Orient House

A highly symbolic place and cornerstone of the political presence of the Palestinians in East Jerusalem.

Built in 1897 – at a time when Zionism was being created as a political project and when Jewish immigration to Palestine was developing considerably – this residence continues to be the property of the Husseini’s, one of the main families of the Palestinian aristocracy of Jerusalem. It has welcomed important visitors such as Kaiser Wilhelm II in 1900, the Negus of Ethiopia Haile Selassie in 1936 as well as King Abdallah, King Hussein of Jordan’s grandfather. Its last owner was Faisal Husseini (who died in May 2001) an emblematic figure in the PLO in terms of the Palestinian claim on Jerusalem. Operating as a nerve centre, Orient House also accommodates the different departments of the Arab Studies Society – under which name it functions officially – created in 1979 by Faisal Husseini.

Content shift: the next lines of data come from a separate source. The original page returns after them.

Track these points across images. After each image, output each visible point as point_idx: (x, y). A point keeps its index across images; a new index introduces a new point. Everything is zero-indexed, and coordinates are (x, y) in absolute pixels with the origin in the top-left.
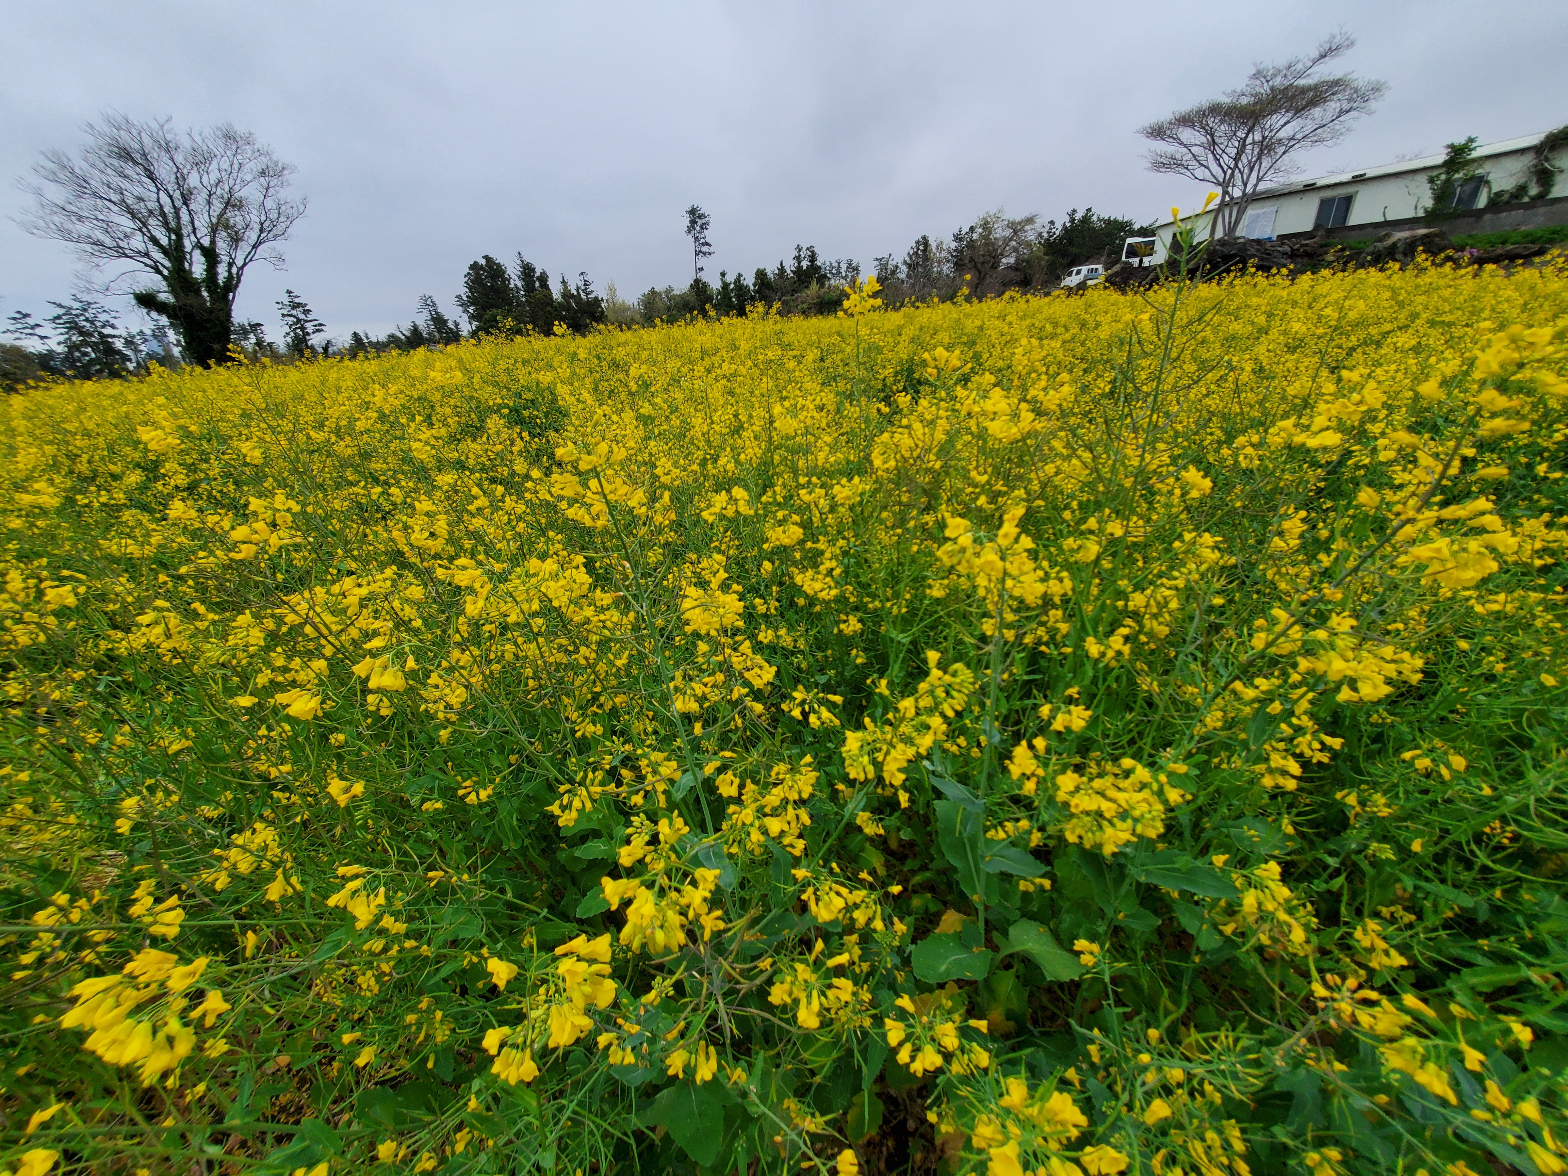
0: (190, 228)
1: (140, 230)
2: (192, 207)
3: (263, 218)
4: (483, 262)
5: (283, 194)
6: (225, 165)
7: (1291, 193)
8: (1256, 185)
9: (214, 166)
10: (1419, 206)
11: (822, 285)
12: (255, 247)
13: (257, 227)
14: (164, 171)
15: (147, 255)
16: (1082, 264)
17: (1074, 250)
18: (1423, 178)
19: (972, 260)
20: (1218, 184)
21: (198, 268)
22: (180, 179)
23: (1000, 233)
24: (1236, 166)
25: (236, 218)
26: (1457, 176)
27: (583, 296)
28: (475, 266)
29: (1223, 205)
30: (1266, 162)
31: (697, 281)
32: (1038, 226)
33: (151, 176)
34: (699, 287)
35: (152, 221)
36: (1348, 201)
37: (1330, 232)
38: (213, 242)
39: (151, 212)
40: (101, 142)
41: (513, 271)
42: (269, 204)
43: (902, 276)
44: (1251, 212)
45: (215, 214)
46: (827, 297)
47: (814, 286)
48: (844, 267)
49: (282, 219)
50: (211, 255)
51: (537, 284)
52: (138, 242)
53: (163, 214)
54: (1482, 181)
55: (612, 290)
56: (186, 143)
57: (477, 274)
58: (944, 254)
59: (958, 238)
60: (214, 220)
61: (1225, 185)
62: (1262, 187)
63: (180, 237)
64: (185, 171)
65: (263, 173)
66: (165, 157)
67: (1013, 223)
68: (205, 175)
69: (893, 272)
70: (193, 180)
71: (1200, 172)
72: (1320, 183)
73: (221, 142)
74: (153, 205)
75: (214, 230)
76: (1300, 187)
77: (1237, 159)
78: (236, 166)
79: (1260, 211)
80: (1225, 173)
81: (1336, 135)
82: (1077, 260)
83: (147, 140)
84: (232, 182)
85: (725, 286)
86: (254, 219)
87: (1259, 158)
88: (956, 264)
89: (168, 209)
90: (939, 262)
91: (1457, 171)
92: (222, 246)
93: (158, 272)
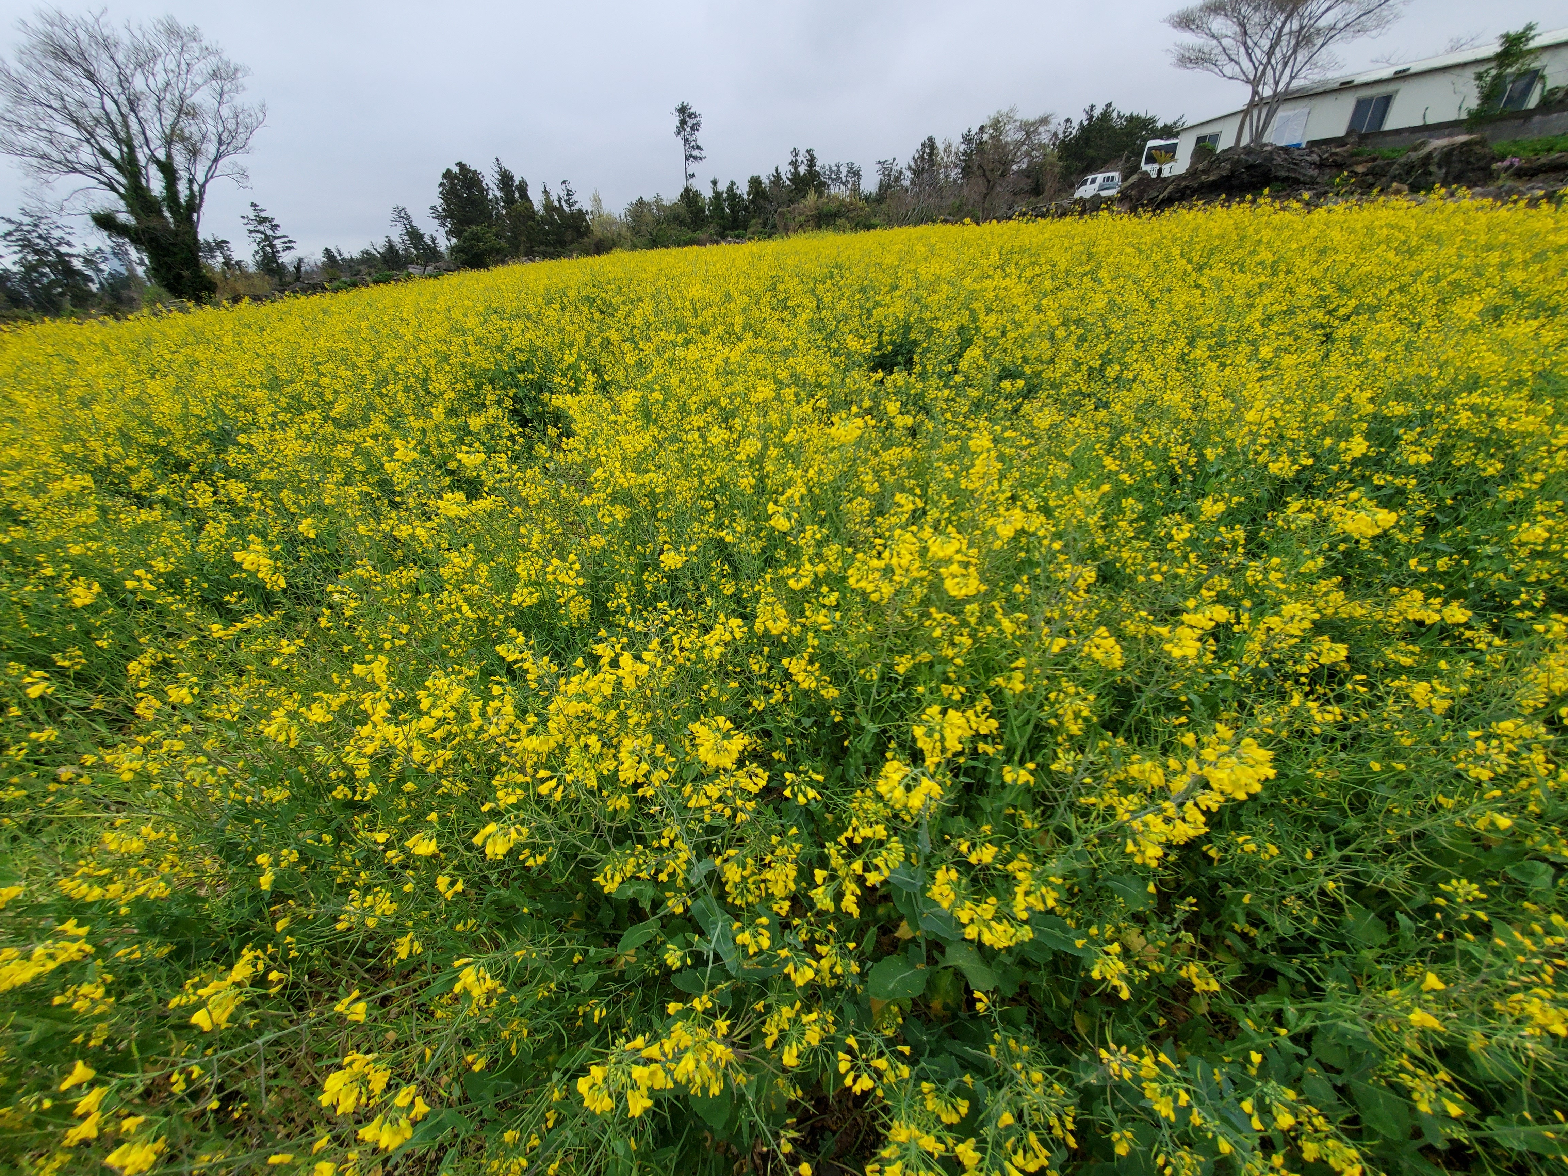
0: (141, 138)
1: (88, 141)
2: (141, 114)
3: (221, 129)
4: (456, 170)
5: (240, 100)
6: (172, 66)
7: (1326, 92)
8: (1289, 84)
9: (159, 67)
10: (1464, 107)
11: (820, 194)
12: (216, 160)
13: (215, 139)
14: (106, 72)
15: (99, 170)
16: (1096, 170)
17: (1091, 152)
18: (1470, 73)
19: (980, 167)
20: (1248, 81)
21: (156, 185)
22: (123, 81)
23: (1012, 135)
24: (1269, 62)
25: (191, 128)
26: (1509, 70)
27: (566, 209)
28: (448, 174)
29: (1252, 105)
30: (1303, 55)
31: (687, 190)
32: (1052, 127)
33: (91, 76)
34: (690, 197)
35: (99, 131)
36: (1387, 101)
37: (1363, 138)
38: (169, 156)
39: (97, 121)
40: (35, 41)
41: (490, 180)
42: (225, 111)
43: (907, 183)
44: (1284, 113)
45: (168, 122)
46: (826, 209)
47: (812, 196)
48: (844, 171)
49: (241, 130)
50: (168, 169)
51: (517, 195)
52: (86, 155)
53: (109, 121)
54: (1536, 76)
55: (597, 201)
56: (125, 39)
57: (452, 183)
58: (953, 158)
59: (967, 139)
60: (167, 131)
61: (1255, 83)
62: (1295, 84)
63: (132, 149)
64: (128, 72)
65: (215, 75)
66: (105, 57)
67: (1026, 124)
68: (151, 78)
69: (897, 179)
70: (138, 83)
71: (1230, 69)
72: (1359, 80)
73: (164, 38)
74: (97, 112)
75: (168, 142)
76: (1336, 85)
77: (1270, 53)
78: (184, 67)
79: (1291, 113)
80: (1256, 69)
81: (1382, 23)
82: (1092, 166)
83: (83, 36)
84: (181, 85)
85: (717, 195)
86: (211, 130)
87: (1295, 52)
88: (963, 170)
89: (115, 117)
90: (946, 167)
91: (1509, 65)
92: (180, 160)
93: (113, 189)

Orient House has been closed on several occasions by the Israeli authorities, notably from 1988 to 1992 by order of Yitzhak Rabin, then Defence Minister. An Israeli law voted in December 1994 banned the PLO from any political activity in East Jerusalem without the agreement of the Israeli government. However, Israel has also committed itself in secret to a policy of non-interference with the activities of Palestinian institutions in East Jerusalem, although this has not stopped them from regularly threatening Orient House with closure. As for the Palestinians, they invoke the Declaration of Principles (Oslo Agreement) of September 1993 (see « Oslo peace process ») which stipulated that Palestinian institutions established in Jerusalem before this agreement was signed could continue their activities.

As the PLO’s unofficial representation in East Jerusalem, Orient House is the place where foreign personalities passing through the city are welcomed. Successive European Troikas as well as European Foreign Ministers, in their individual capacities, have always made it a point of honour – unlike the American Secretary of State – to visit Orient House when they are in Jerusalem, although the Israeli authorities do everything in their power to prevent these visits. During the French President Jacques Chirac’s tour of the Middle East in October 1996 of, his Foreign Minister preferred not to accompany him during this stage of the visit rather than to break with protocol because of the obstacles put in place by the Israelis. It was finally the French State Secretary for Health who visited Orient House. More recently, the Israeli authorities put pressure on Klaus Hänsch, visiting in November 1996 in his capacity as President of the European Parliament, not to go there. Also in November 1996, the Troika passing through Tel-Aviv on its way to the Palestinian territories, confronted with the same obstacles, refused to meet Mr Netanyahu and Mr Levy and made their transit through Israel into a purely technical stop-over.

Following a particularly murderous suicide attack perpetrated in June 2000 in Tel Aviv by a member of the palestinioan islamic Jihad, the Israeli government decided to occupy Orient House and to expel its residents.

Following Faisal Husseini’s death in May 2001, Yasser Arafat put Sari Nusseibeh in charge of Jerusalem issues. Mr. Nusseibeh is thus now the Palestinian Authority’s point of contact in Jerusalem for foreign diplomats and visitors.